## [Série d'exercices]
#1 D'après le texte fourni, dans quelle localité atterrissent les roquettes Katyoushas tirées par les milices chiites au Sud-Liban ?
#2 Résumez le texte fourni en deux phrases.
#3 Reproduisez fidèlement le passage du texte fourni qui va de « On peut critiquer » jusqu'à « n'y paraît ? » inclus.

## [Texte fourni]
┏━━

Les roquettes de Katyoushas, tirées peu après par les milices chiites au Sud-Liban, atterrissent à Kiriath Shmona, faisant de nouveau quelques blessés. Là, c'est on ne peut plus clair: quelques heures plus tôt en effet, l'armée israélienne a tué l'un des chefs de ces milices. Que vouliez-vous alors que fissent Amal et Hezbollah ? Ils devaient bien sûr réagir car c'était de la provocation pure et simple, Israël cherche l'escalade. Encore une fois, l'identité du coupable est évidente.

On peut critiquer - et souvent très légitimement critiquer - certaines décisions du gouvernement Netanyahou, et même son approche politique. Mais la réprobation quasi universelle dont il fait l'objet - un journal parisien modéré est allé récemment jusqu'à mettre le Premier ministre israélien sur le même plan que le président serbe Sloodan Milosevitch, accusé de graves crimes de guerre - relève d'une totale mauvaise foi. Simple et passager phénomène de mode, ou grossière manipulation, facile à éventer ? On verra bien. Quoi qu'il en soit le manque de sérieux, le refus d'examiner les problèmes dans leur complexité, le caractère superficiel, automatique, presque épidermique de cette dénonciation appelle à la réflexion. Et si tout cela était plus grave qu'il n'y paraît ?

Prenez l'affaire des Katyoushas. Si l'on isole une séquence d'événements survenus en quelques heures, on peut en effet facilement aboutir à la condamnation d'Israël. Mais l'opération décidée contre un des chefs militaires d'Amal intervenait dans le cadre d'une guérilla qui dure depuis des années et qui, chacun le sait, pourrait cesser du jour au lendemain si la Syrie et l'Iran retiraient leur appui aux milices chiites, ou simplement leur donnaient l'ordre de cesser le feu.

Israël manifeste pratiquement tous les jours sa volonté de quitter le Sud-Liban et n'a, sur ce théâtre, aucune revendication territoriale, mais ne peut pas - de l'avis de ses principaux experts militaires - se retirer unilatéralement, sans accord garantissant la sécurité de ses citoyens en Haute Galilée. Quel État au monde pourrait, raisonnablement, agir autrement ? Et c'est là une politique constante des gouvernements israéliens, de gauche comme de droite. Or les ennemis d'Israël spéculent cyniquement sur la crainte de nombreux Israéliens de voir leurs enfants périr dans cette guerre stupide et espèrent ainsi faire plier le gouvernement. Qui l'ignore ? Qui songe à le reprocher à ceux qui arment et encouragent les milices islamiques ? C'est Israël, et plus particulièrement l'équipe actuellement au pouvoir, qu'il faut clouer au pilori.

┗━━

## [Extraits de données]
┏━━

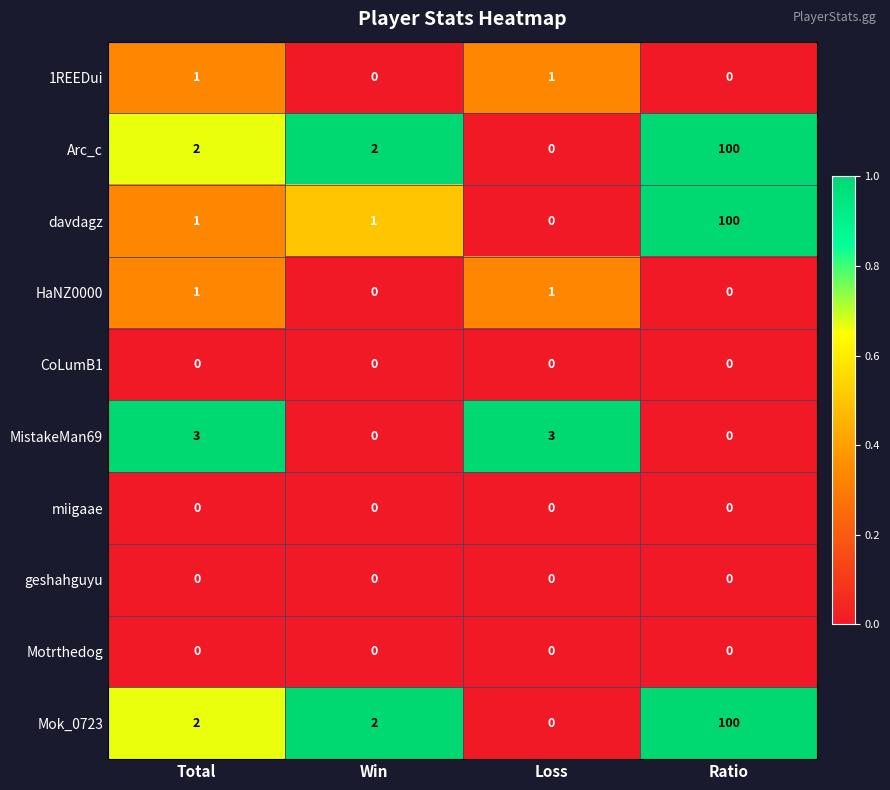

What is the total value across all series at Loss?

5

┗━━
┏━━

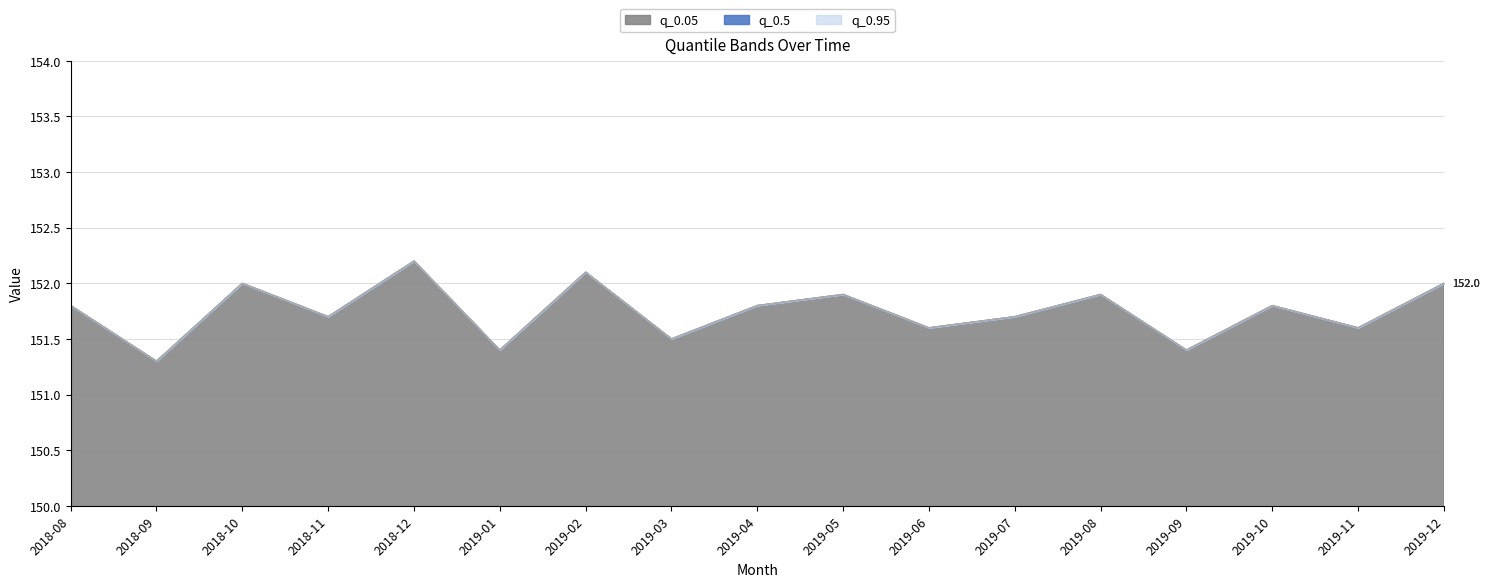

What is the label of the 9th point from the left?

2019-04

┗━━

## [Corrigé par exercice]
#1 À Kiriath Shmona.

#2 Le texte soutient que la réprobation quasi universelle visant le gouvernement Netanyahou relève d'une totale mauvaise foi : l'affaire des Katyoushas n'aboutit à la condamnation d'Israël que si l'on isole quelques heures d'une guérilla qui dure depuis des années et qui pourrait cesser si la Syrie et l'Iran retiraient leur appui aux milices chiites. Il rappelle qu'Israël veut quitter le Sud-Liban sans revendication territoriale mais ne peut s'en retirer sans accord garantissant la sécurité de ses citoyens en Haute Galilée, et que c'est pourtant Israël que l'on cloue au pilori.

#3
On peut critiquer - et souvent très légitimement critiquer - certaines décisions du gouvernement Netanyahou, et même son approche politique. Mais la réprobation quasi universelle dont il fait l'objet - un journal parisien modéré est allé récemment jusqu'à mettre le Premier ministre israélien sur le même plan que le président serbe Sloodan Milosevitch, accusé de graves crimes de guerre - relève d'une totale mauvaise foi. Simple et passager phénomène de mode, ou grossière manipulation, facile à éventer ? On verra bien. Quoi qu'il en soit le manque de sérieux, le refus d'examiner les problèmes dans leur complexité, le caractère superficiel, automatique, presque épidermique de cette dénonciation appelle à la réflexion. Et si tout cela était plus grave qu'il n'y paraît ?